Symptoms of sleep apnea in adults
If you have noticed some or all of these symptoms, then there is a high probability you suffering from sleep apnea.
- Your bed partner attests that you snore loudly and occasionally stop breathing when you sleep
- You sometimes wake up gasping for breath
- Chocking while asleep
- You repeatedly wake up to use the bathroom
- You have insomnia
- You usually wake up with a mild headache
- You have excessive daytime sleepiness
- You are irritable and often experience mood swings
- You have concentration, attention, or memory problems while awake
- You are experiencing sexual dysfunction or have a decreased interest in sex
- You have risk factors synonymous with sleep apnea, such as being obese or overweight, smoking tobacco or drinking alcohol.

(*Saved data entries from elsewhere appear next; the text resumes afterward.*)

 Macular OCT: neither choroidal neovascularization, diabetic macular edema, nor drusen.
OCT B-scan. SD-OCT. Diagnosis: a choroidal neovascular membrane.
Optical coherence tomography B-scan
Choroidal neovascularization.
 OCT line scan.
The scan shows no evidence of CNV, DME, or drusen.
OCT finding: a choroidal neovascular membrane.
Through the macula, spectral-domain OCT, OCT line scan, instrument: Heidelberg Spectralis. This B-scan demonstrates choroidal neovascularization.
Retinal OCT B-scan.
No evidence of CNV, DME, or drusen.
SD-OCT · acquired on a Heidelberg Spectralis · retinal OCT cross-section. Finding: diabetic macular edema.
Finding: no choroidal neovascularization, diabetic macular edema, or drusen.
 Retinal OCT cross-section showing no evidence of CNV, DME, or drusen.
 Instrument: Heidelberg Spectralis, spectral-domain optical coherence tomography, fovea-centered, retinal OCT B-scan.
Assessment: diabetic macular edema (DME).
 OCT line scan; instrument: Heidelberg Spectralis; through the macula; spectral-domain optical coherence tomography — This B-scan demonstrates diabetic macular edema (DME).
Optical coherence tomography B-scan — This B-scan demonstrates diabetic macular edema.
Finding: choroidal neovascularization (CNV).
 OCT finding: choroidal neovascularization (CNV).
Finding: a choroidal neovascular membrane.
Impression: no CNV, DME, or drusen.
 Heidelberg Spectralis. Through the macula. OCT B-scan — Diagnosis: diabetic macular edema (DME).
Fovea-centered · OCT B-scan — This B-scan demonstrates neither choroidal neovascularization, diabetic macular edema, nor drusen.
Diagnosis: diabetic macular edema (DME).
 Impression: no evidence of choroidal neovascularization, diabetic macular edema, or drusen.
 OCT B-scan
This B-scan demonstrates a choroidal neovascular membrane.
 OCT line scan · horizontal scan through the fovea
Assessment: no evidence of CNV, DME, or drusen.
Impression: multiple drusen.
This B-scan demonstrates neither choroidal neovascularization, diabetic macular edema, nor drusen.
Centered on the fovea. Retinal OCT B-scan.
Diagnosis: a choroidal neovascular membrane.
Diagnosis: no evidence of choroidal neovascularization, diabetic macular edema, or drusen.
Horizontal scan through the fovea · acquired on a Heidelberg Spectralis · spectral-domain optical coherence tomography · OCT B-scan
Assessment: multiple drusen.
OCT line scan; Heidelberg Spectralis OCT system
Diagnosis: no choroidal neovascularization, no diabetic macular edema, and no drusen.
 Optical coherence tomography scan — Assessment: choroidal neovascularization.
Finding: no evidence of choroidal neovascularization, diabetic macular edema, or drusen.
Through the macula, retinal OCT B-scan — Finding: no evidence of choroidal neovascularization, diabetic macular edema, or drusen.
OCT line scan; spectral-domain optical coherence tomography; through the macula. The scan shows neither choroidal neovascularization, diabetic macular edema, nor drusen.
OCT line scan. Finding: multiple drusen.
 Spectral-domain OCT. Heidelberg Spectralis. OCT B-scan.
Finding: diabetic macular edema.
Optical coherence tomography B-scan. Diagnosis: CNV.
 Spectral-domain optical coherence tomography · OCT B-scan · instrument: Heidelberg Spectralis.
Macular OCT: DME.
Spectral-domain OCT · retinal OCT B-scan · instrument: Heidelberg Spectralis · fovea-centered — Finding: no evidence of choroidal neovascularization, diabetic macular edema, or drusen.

Symptoms of sleep apnea in children
10-20% of children who snore may be suffering from sleep apnea; this is according to Johns Hopkins Medicine. Generally, about 3% of children in the world have sleep apnea. The majority of children with untreated sleep apnea suffer from adaptive, behavioral, and learning issues which are akin to the symptoms of ADHD:
- Poor attention span
- Difficulty in learning
- Poor performance in school
In addition, look for these symptoms of sleep apnea in your child.
- Snoring loudly
- Breathing through the mouth while awake and asleep
- Breathing pauses during sleep
- Daytime sleepiness
Symptoms of sleep apnea in toddlers
If you believe your toddler may be having this disorder, look for these symptoms while they are sleeping:
- Difficulty in breathing and snoring
- Pauses in breathing
- Sweating profusely
- Coughing or choking
Also, be wary of these signs while they are awake:
- Prone to frustration crankiness, and irritability
- Tonsil or adenoid-related health issues
- Falling asleep at inappropriate times
- Growing more slowly as they are supposed to (both weight and height)
For any symptoms related to the above, it’s advisable to visit a sleep specialist to discuss your symptoms, concerns and potential treatment. The specialist will have some recommendations tailored to your specific situation. He/she can perform a polysomnogram or sleep study, to help diagnose the condition. This test monitors several things like eye movement, oxygen levels in the blood, breathing, and brain waves. Gasping sounds and snoring, as well as breathing pauses during sleep are also measured.